To understand the phenomenon of Osho—born Chandra Mohan Jain—one must look beyond the fleet of Rolls-Royces and the scarlet-clad crowds of Oregon. At his core, Osho was a modern manifestation of a very old, very challenging, and very beautiful current in human spirituality: Antinomianism.
This is the belief that for the “enlightened,” moral laws and social conventions are no longer binding. While many religions seek to reach the divine through discipline and denial, Osho sought it through a “total” living that included the ego, the body, and the bank account.
If we look back through the fog of history, we find his spiritual ancestors not in the quiet monasteries of the Himalayas, but in the radical, wandering mystics of the 13th and 14th centuries: The Brethren of the Free Spirit.
The Medieval Rajneeshees
Imagine the High Middle Ages. The Catholic Church is an absolute monolith, a spiritual and political monopoly. Into this world stepped a disparate group of mystics, mostly in the Rhine Valley and the Low Countries, who claimed something scandalous: they had achieved a “state of perfection” that made them one with God.
Like Osho’s Neo-Sannyasins, the Brethren of the Free Spirit believed that God was not a distant judge in the clouds, but a presence to be realised within the self. Once this realisation occurred, the “Free Spirit” was liberated from the constraints of the law.
The parallels are striking:
The Collapse of the Sacred and the Profane
Osho’s most famous philosophical construct was “Zorba the Buddha”—the idea that a human being should be as grounded in the sensual pleasures of the world (Zorba) as they are in the silent heights of meditation (Buddha).
The Brethren of the Free Spirit held a nearly identical view.

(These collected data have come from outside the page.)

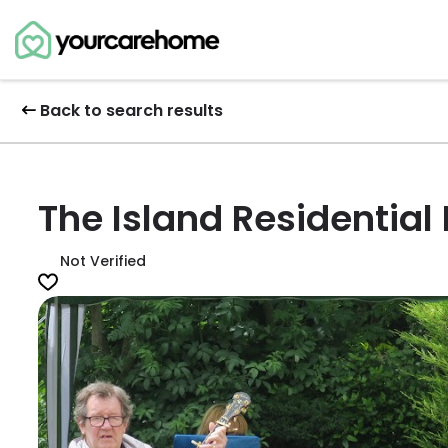
Back to search results
The Island Residentia
Not Verified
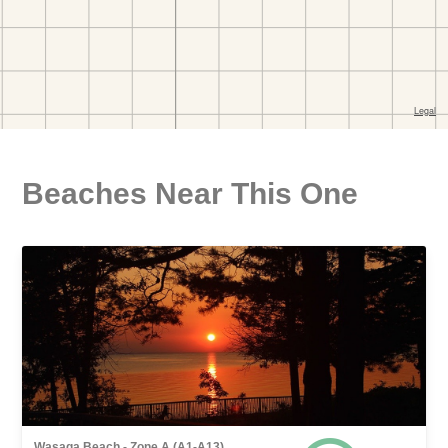
Beaches Near This One
Wasaga Beach - Zone A (A1-A13)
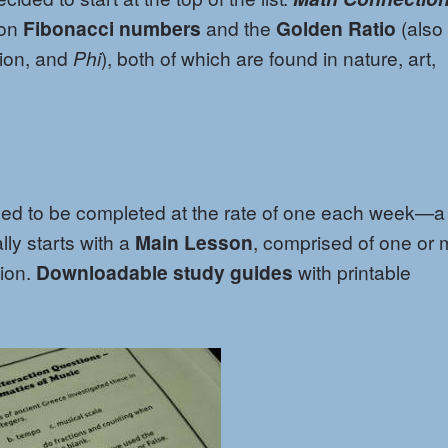
 on
Fibonacci numbers
and the
Golden Ratio
(also
ion, and
Phi
), both of which are found in nature, art,
ned to be completed at the rate of one each week—a
ly starts with a
Main Lesson
, comprised of one or 
ion.
Downloadable study guides
with printable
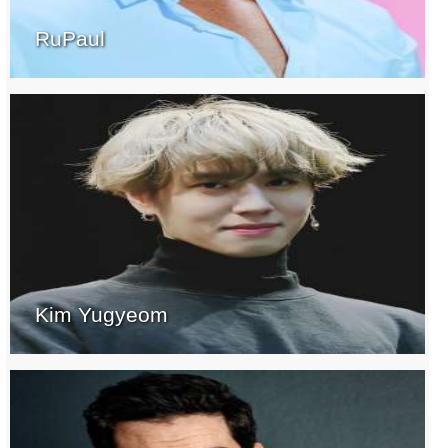
RuPaul
Kim Yugyeom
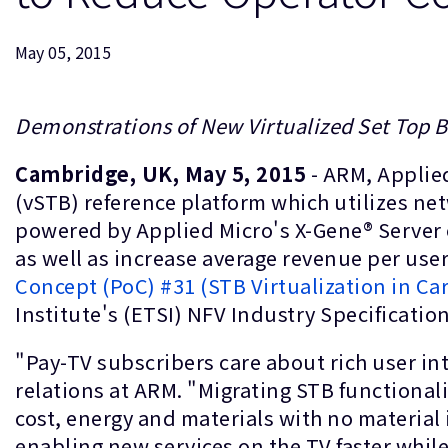
May 05, 2015
Demonstrations of New Virtualized Set Top 
Cambridge, UK, May 5, 2015
- ARM, Applie
(vSTB) reference platform which utilizes ne
powered by Applied Micro's X-Gene® Server 
as well as increase average revenue per us
Concept (PoC) #31 (STB Virtualization in Ca
Institute's (ETSI) NFV Industry Specificatio
"Pay-TV subscribers care about rich user int
relations at ARM. "Migrating STB functionali
cost, energy and materials with no material
enabling new services on the TV faster whil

They argued that because the soul was divine, the body’s actions could not be sinful. In a time of extreme asceticism, they were accused of practicing “spiritual libertinism.” They believed that eating fine food or engaging in sexual intimacy was not a distraction from God, but an expression of God’s abundance. To the medieval authorities, this was a “doctrine of the flesh” masked as holiness—exactly the same charge levelled against Osho’s “Sex Guru” persona in the 1970s.
The Path of Blame (The Malamatiyya)
Osho was a master of provocation. He challenged every religion, every politician, and every social norm, often using coarse humour to shatter his disciples’ preconceptions. He wanted to be misunderstood; he wanted the “wrong” people to leave and the “right” people to stay.

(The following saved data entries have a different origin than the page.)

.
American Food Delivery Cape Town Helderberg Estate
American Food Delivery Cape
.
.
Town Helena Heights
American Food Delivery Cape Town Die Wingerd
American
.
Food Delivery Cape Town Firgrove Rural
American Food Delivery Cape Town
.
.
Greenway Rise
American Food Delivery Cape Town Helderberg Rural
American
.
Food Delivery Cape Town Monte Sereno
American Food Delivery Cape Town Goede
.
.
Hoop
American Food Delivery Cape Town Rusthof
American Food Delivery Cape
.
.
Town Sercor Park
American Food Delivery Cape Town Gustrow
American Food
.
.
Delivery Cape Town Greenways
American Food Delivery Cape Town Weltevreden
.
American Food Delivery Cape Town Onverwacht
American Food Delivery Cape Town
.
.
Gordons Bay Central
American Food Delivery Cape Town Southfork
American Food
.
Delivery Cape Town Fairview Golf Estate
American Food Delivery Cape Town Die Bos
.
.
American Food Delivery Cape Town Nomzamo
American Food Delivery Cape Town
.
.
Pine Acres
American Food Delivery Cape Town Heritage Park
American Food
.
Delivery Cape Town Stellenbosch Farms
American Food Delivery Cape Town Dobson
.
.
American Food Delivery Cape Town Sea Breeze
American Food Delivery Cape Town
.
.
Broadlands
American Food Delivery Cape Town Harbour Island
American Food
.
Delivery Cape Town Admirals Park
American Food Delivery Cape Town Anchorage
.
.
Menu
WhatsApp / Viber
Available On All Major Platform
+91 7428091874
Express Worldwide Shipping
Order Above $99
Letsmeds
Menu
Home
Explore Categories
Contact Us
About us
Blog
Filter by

This mirrors the Malamatiyya (the “Path of Blame”) within Sufism, a tradition Osho deeply admired. The Malamati mystics believed that the ego thrives on being perceived as “holy” or “good.” To kill the ego, one must deliberately act in ways that invite public contempt. By being seen as a sinner, the mystic becomes truly free from the prison of public opinion. Osho’s provocative behaviour—the opulence, the controversial statements—can be seen as a 20th-century “Path of Blame,” designed to offend the “moral” world while creating a vacuum in which his followers could find their own truth.
The Rejection of the “Book”
Osho famously said, “My message is not a doctrine, not a philosophy. My message is a certain alchemy, a science of transformation.” He encouraged his followers to burn their crutches—tradition, scripture, and even his own words—once they had served their purpose.

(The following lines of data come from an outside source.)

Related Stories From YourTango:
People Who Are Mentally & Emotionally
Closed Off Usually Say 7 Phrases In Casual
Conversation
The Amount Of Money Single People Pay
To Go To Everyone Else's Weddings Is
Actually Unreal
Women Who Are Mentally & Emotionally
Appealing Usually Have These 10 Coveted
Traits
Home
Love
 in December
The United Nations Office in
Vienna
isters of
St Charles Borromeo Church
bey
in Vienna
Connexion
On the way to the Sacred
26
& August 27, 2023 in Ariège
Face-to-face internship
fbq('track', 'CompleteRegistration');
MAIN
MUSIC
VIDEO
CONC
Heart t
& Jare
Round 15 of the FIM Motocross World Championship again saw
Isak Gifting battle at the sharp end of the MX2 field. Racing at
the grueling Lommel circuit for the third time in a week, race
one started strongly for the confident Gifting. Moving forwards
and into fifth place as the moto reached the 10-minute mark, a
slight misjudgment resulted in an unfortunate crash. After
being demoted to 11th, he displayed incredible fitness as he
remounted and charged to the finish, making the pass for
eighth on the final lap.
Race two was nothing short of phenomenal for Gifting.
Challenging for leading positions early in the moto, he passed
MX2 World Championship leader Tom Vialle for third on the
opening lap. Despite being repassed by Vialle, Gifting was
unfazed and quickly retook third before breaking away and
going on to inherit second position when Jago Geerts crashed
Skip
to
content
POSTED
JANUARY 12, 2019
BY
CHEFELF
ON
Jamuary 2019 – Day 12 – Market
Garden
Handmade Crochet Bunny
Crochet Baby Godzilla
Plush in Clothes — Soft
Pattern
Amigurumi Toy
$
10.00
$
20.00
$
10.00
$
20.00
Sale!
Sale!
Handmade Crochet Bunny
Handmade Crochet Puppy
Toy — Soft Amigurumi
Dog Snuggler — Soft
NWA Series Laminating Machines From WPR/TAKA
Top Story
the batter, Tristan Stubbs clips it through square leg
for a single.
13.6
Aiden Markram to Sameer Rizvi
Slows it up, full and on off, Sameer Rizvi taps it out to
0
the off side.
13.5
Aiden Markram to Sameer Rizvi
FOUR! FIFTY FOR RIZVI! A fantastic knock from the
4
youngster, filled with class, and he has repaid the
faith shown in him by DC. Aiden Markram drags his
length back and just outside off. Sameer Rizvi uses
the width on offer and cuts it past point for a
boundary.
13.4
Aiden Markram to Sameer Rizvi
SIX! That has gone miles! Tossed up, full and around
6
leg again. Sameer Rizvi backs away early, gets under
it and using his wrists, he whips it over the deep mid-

The Brethren of the Free Spirit were equally dismissive of the Bible and the Church hierarchy. They saw themselves as “living scriptures.” Why read about God in a book when you are breathing God in the present moment? This radical subjectivity is what made both the Brethren and the Rajneeshees so terrifying to the establishments of their respective eras. You cannot control a person who believes their own inner light is the ultimate authority.
The Mirror of the “Wild God”
The similarity between Osho and these past movements suggests that Osho wasn’t an anomaly of the “New Age” 60s. Instead, he represented the recurring return of the Wild God—the Dionysian element of religion that demands ecstasy over liturgy, and experience over belief.
In the 14th century, the Church eventually hunted the Brethren of the Free Spirit into extinction, burning their leaders at the stake. In the 20th century, the “Church” was the modern nation-state, which used immigration laws and tax codes to dismantle the city of Rajneeshpuram.
Whether it was a medieval mystic in a tattered robe claiming to be God in a tavern in Cologne, or a bearded man in a designer robe sitting in a Rolls-Royce in the high desert of Oregon, the message remained the same: The kingdom of heaven is a state of rebellion.
Both the Brethren and Osho remind us that there is a strand of human spirit that will always refuse to be “good” if it can instead be “free.” They represent the religion of the Now, a dangerous and intoxicating fire that burns brightly, causes a massive scandal, and eventually leaves behind a pile of ash—and a few transformed souls who can never again return to the “normal” world.